# Fourier pseudo-spectral method

A type of trigonometric pseudo-spectral method (cf. Trigonometric pseudo-spectral methods) used to solve differential and integral equations. See also Chebyshev pseudo-spectral method.

The Fourier pseudo-spectral method is used for problems in which there is a natural periodicity. In multi-dimensional problems it should be used only in those directions with periodic boundary conditions. In non-periodic directions, Chebyshev methods, finite element or difference methods of high order should be used.

Suppose the equation $L u = f$ is to be solved where $L$ is a differential operator, $f$ is a given periodic function and $u$ is an unknown periodic function (period $2 \pi$). In the Fourier pseudo-spectral method, the solution $u$ is approximated by a trigonometric polynomial that interpolates $u$ at equally spaced points $x _ { j } = \pi j / N$, $j = 0 , \ldots , 2 N - 1$.

--- EXERCISE OBJECTIVE ---
Can you extract, word for word, the part of the Fourier pseudo-spectral method text starting with "The Fourier pseudo-spectral method is" and going on through "should be used."?

--- RAW DATA ---
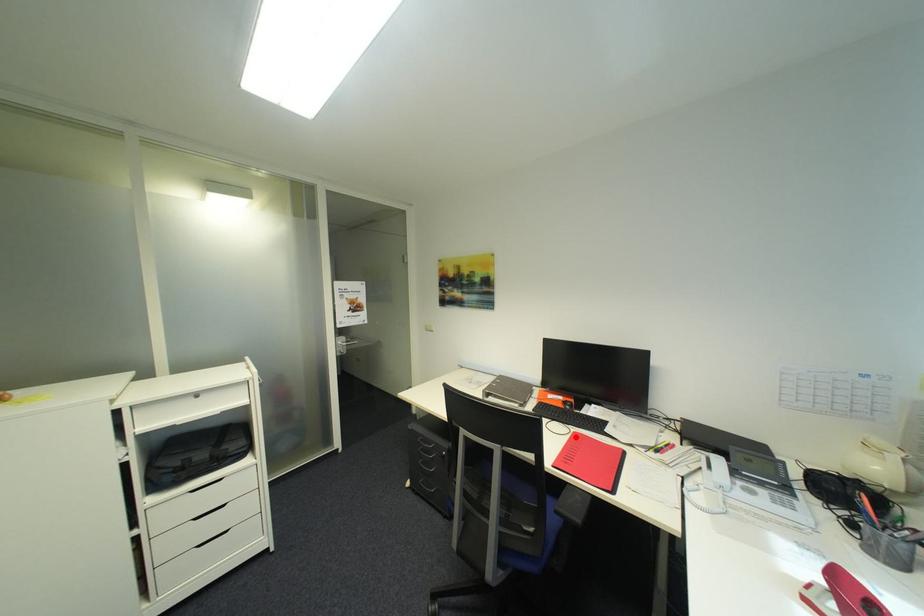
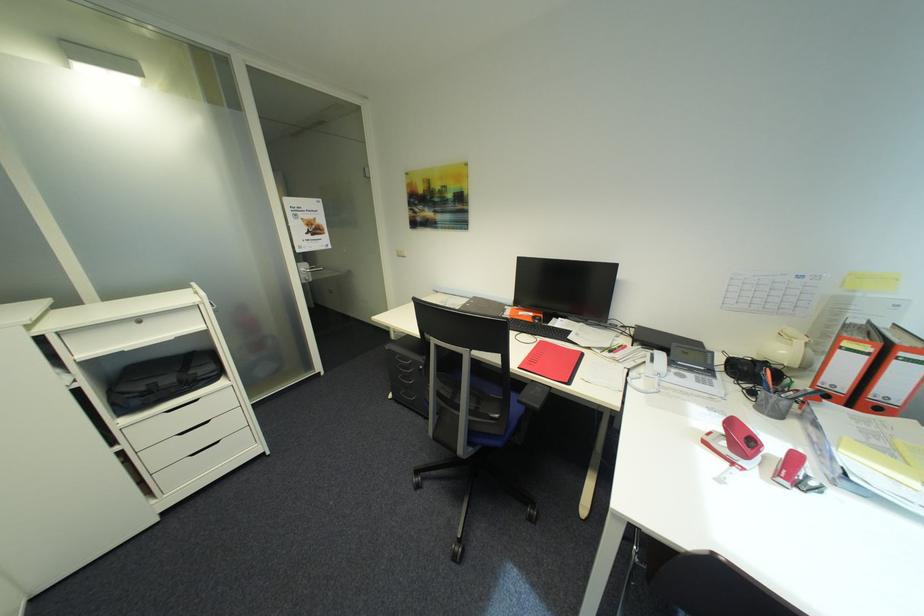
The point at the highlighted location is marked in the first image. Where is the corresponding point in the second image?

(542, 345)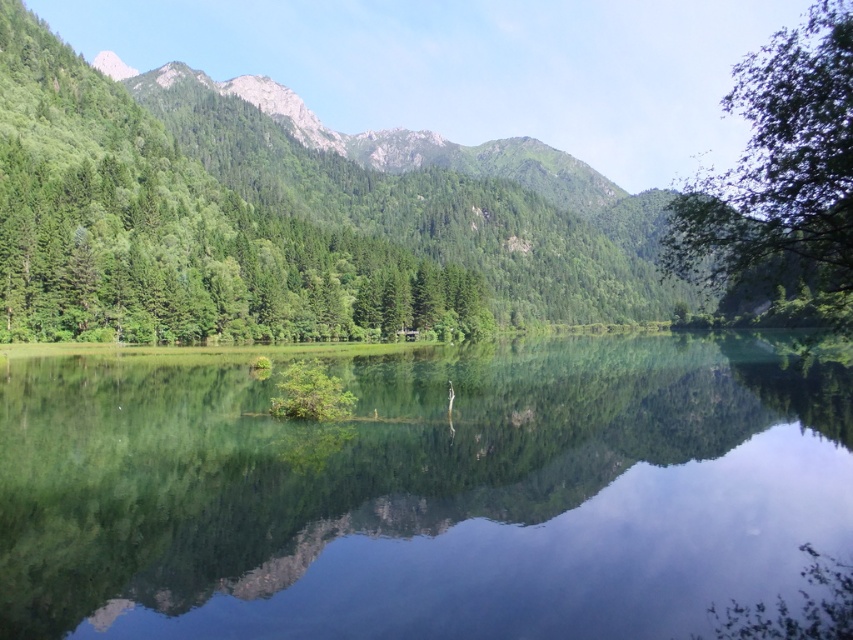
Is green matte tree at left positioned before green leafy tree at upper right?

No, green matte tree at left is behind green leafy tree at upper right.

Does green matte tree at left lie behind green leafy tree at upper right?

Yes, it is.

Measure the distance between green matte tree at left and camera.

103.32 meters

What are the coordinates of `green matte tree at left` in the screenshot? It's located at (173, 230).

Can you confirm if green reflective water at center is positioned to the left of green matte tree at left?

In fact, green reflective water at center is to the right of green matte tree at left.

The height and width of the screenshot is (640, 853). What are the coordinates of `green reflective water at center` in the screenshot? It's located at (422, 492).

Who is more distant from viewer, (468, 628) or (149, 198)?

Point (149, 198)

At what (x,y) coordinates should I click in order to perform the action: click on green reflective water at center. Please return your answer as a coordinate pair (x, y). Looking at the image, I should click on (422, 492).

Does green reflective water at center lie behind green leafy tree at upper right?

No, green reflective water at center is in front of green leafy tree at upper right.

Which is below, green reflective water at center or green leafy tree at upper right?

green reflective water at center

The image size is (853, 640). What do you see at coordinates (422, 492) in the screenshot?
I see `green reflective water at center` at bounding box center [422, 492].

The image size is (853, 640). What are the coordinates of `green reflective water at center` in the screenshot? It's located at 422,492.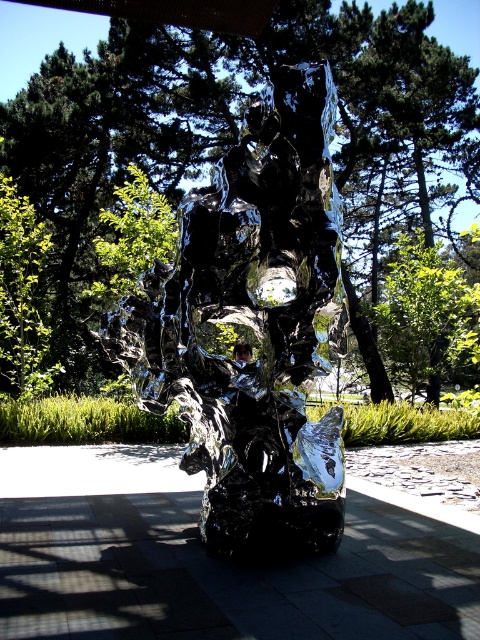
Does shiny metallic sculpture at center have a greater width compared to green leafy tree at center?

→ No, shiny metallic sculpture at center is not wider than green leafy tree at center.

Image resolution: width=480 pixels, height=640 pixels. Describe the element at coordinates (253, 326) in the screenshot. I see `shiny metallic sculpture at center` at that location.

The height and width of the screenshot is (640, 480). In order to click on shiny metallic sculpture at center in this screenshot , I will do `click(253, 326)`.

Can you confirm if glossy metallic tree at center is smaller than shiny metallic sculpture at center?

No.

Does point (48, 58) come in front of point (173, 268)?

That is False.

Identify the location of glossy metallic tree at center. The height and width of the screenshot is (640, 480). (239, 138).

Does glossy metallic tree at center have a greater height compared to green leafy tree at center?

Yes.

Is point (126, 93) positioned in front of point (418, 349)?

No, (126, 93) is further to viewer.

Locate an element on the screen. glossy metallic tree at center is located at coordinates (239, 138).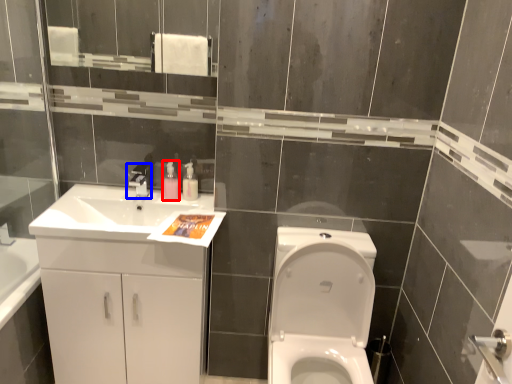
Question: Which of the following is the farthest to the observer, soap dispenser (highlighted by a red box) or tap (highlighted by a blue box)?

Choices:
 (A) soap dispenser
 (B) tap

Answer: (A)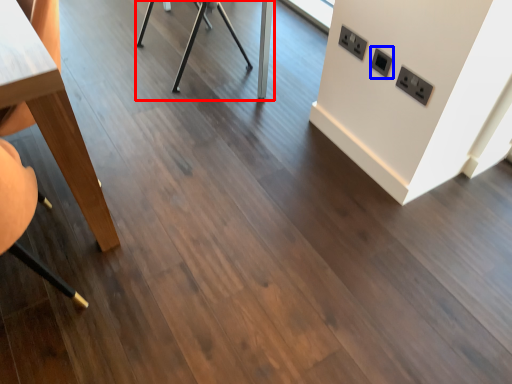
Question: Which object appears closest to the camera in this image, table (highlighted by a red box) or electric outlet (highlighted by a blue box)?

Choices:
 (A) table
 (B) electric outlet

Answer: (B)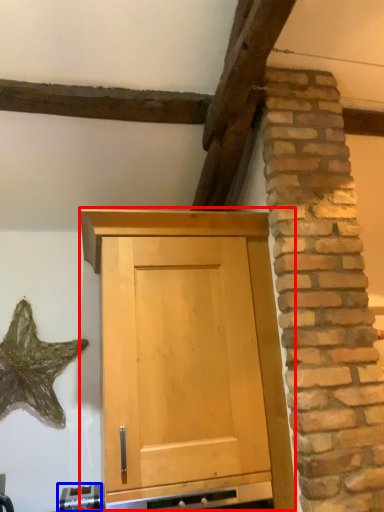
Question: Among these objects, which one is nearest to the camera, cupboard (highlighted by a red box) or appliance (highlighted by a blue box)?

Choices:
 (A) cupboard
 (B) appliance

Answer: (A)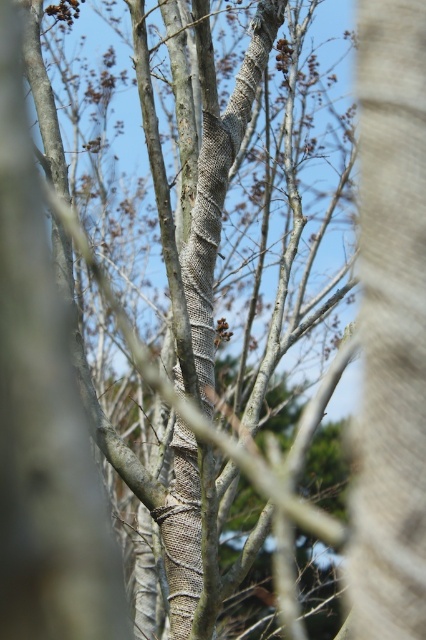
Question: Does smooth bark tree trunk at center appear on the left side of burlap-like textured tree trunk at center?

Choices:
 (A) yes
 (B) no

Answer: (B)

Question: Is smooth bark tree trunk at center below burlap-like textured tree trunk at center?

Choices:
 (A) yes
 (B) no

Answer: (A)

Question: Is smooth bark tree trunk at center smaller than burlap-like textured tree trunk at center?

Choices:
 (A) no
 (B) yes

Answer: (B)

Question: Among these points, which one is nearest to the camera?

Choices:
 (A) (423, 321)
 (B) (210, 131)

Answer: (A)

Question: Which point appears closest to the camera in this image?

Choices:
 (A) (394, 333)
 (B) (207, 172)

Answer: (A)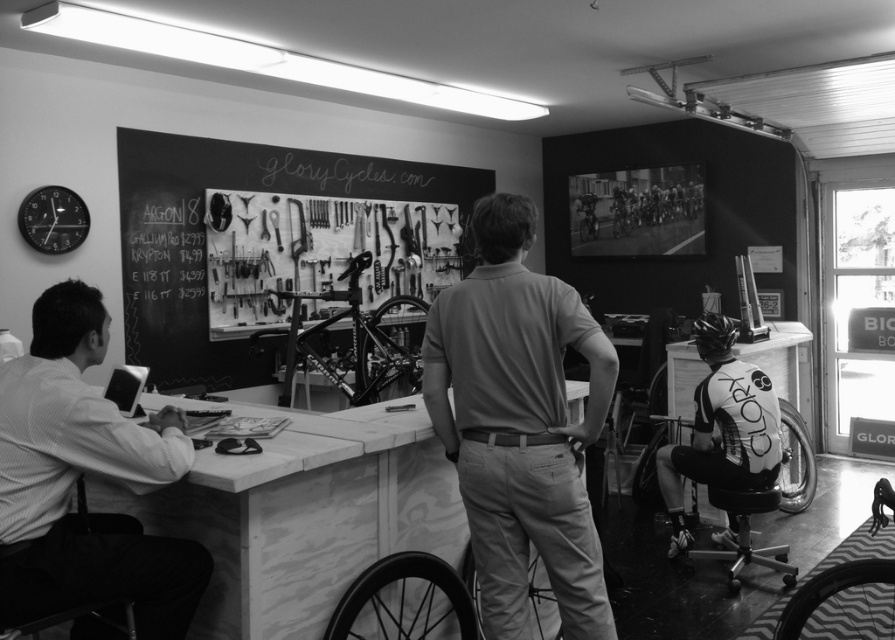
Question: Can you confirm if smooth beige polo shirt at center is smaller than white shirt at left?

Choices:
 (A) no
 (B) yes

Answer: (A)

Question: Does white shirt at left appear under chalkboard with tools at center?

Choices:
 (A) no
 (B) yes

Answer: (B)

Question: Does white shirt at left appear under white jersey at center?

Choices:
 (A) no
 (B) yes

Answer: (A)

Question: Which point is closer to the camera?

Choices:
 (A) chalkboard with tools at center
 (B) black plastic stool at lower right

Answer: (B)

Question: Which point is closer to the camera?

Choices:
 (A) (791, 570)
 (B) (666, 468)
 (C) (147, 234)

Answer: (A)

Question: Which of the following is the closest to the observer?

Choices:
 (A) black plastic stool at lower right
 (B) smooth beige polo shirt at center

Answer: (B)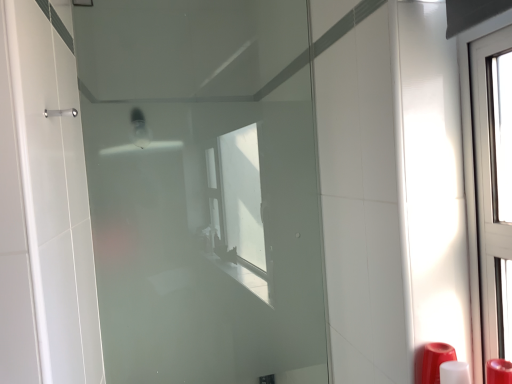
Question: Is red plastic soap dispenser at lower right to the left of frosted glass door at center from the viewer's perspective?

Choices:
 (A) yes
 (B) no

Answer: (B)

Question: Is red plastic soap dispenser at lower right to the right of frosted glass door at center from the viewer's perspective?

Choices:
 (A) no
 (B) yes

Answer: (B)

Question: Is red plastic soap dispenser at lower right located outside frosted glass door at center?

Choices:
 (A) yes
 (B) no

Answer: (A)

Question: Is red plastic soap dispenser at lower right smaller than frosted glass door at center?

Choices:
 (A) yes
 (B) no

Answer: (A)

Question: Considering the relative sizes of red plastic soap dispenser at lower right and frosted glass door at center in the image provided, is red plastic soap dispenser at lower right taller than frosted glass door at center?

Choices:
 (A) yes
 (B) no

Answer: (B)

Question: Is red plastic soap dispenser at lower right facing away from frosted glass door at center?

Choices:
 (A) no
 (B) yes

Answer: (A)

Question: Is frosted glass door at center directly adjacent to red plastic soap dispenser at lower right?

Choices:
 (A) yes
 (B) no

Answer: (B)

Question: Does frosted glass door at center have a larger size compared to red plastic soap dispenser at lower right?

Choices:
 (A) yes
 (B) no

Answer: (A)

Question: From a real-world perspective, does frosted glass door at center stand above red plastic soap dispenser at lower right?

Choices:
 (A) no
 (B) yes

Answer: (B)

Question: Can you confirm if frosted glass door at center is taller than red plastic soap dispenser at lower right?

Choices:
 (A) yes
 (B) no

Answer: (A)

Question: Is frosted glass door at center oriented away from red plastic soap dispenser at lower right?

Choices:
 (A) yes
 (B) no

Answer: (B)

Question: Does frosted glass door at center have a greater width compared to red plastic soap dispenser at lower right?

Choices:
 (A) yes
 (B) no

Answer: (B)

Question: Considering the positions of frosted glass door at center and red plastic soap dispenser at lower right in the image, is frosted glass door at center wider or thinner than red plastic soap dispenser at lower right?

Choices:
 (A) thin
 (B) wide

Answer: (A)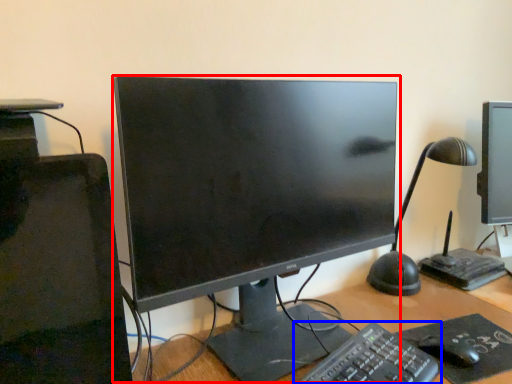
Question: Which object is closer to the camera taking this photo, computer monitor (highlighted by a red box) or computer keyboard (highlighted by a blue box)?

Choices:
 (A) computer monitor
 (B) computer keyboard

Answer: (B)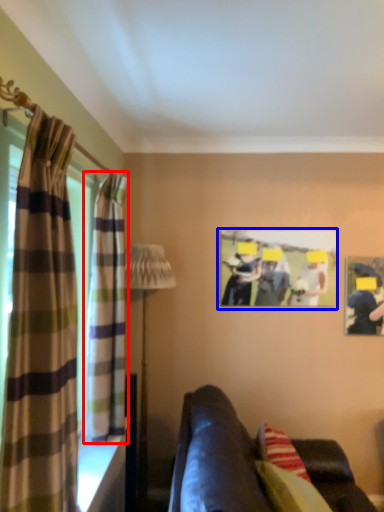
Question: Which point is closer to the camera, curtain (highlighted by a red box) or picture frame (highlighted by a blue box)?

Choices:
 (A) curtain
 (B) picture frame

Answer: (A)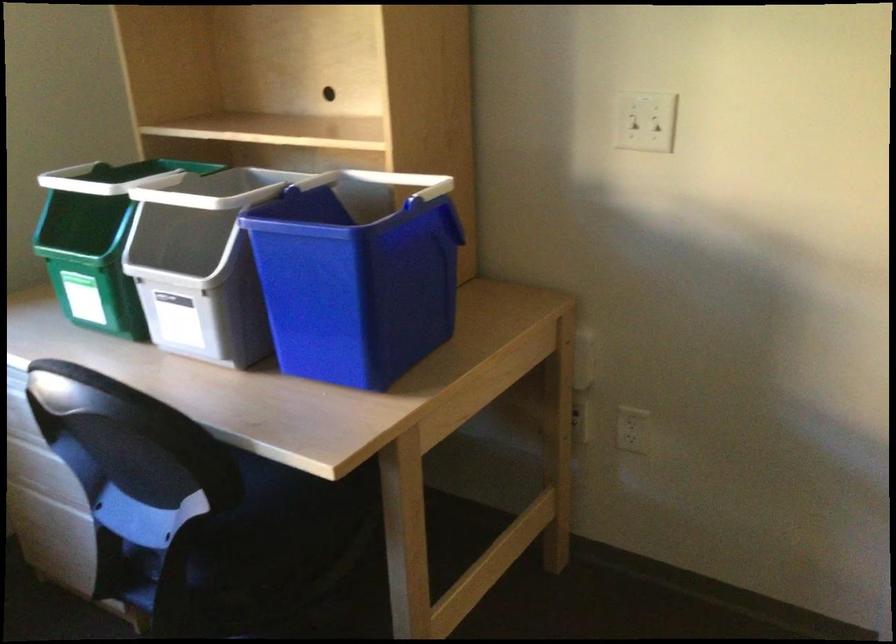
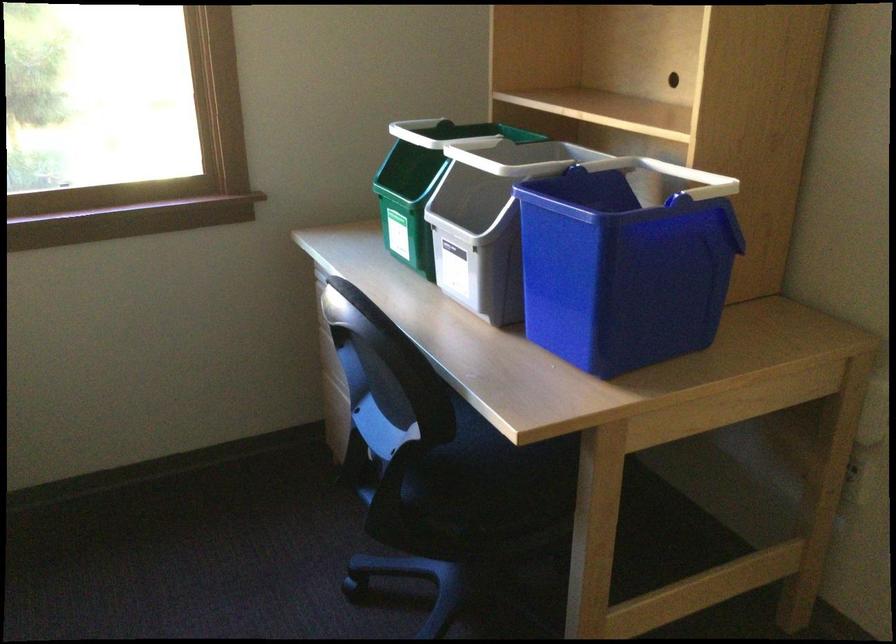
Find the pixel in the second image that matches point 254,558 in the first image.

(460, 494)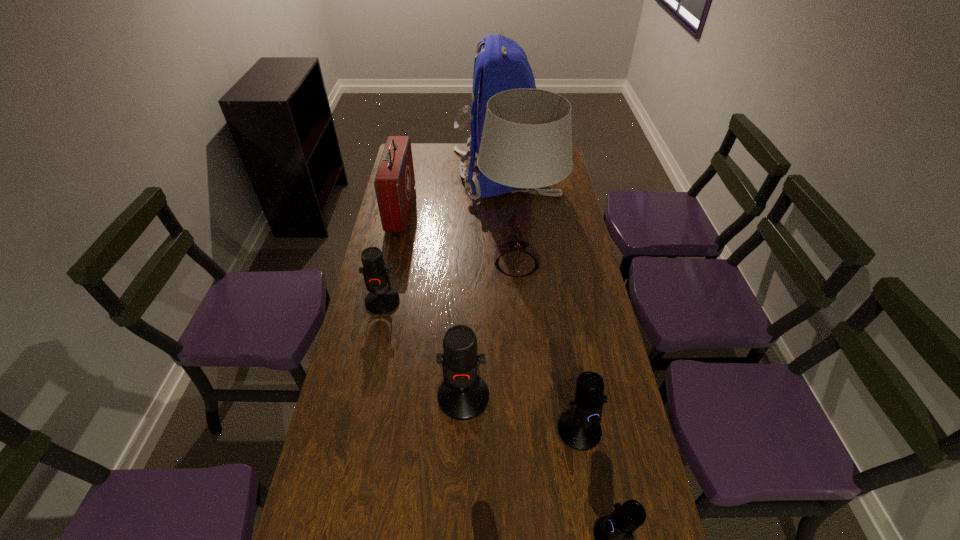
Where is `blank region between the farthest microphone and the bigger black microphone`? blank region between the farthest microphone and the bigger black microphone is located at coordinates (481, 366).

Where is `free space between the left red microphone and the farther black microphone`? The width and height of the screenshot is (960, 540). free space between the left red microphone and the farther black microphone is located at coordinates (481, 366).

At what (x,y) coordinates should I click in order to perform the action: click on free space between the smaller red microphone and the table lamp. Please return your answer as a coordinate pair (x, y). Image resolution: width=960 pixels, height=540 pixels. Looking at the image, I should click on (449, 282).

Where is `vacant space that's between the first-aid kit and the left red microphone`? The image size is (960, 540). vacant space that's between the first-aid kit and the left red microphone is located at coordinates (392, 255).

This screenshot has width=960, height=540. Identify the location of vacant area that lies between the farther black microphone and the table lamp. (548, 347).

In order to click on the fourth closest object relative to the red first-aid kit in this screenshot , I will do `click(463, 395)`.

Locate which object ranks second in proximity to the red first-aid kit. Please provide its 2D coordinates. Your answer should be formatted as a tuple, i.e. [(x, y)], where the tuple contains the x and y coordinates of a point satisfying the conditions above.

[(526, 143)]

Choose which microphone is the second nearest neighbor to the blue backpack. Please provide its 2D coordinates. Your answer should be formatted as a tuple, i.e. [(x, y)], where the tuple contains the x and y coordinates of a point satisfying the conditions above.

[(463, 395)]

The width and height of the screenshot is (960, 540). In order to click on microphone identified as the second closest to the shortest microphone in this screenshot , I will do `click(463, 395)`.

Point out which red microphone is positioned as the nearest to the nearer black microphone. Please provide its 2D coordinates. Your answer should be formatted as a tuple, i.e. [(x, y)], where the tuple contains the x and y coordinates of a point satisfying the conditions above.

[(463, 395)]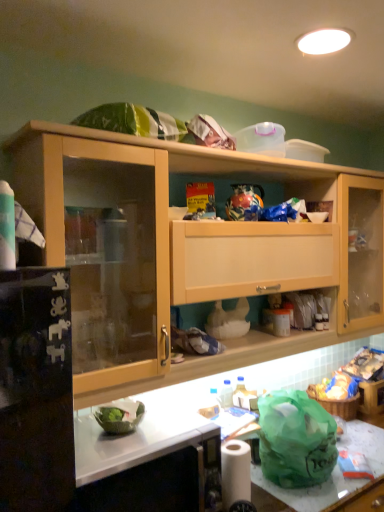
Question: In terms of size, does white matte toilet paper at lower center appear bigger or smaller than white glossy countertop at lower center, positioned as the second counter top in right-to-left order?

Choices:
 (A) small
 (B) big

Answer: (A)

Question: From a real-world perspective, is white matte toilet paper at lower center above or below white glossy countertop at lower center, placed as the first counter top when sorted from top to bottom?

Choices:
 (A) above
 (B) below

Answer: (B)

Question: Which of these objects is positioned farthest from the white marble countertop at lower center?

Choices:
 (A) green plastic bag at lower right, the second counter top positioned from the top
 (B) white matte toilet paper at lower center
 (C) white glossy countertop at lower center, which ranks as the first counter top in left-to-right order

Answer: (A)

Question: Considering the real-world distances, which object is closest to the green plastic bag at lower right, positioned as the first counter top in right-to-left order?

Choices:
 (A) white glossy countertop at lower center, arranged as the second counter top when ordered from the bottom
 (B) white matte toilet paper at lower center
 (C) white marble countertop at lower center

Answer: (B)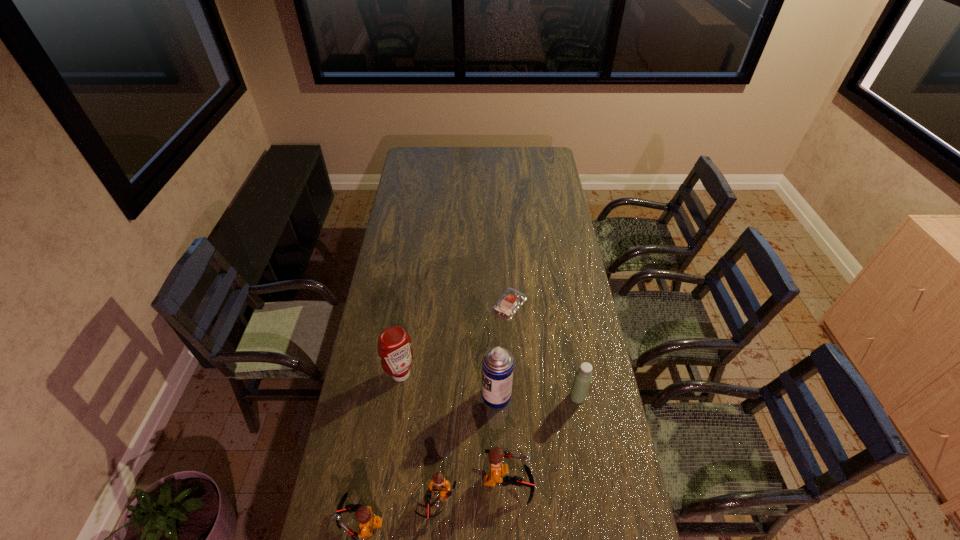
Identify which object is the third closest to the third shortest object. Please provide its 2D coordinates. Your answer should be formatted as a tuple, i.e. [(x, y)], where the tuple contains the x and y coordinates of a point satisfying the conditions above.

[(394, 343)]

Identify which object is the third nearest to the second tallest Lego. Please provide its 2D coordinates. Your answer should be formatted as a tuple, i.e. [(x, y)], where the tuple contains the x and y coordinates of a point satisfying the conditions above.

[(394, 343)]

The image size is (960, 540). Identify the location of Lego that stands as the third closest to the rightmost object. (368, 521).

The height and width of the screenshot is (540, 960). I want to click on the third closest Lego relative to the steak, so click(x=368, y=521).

--- RESULT OF THE TASK ---
The Fourier pseudo-spectral method is used for problems in which there is a natural periodicity. In multi-dimensional problems it should be used only in those directions with periodic boundary conditions. In non-periodic directions, Chebyshev methods, finite element or difference methods of high order should be used.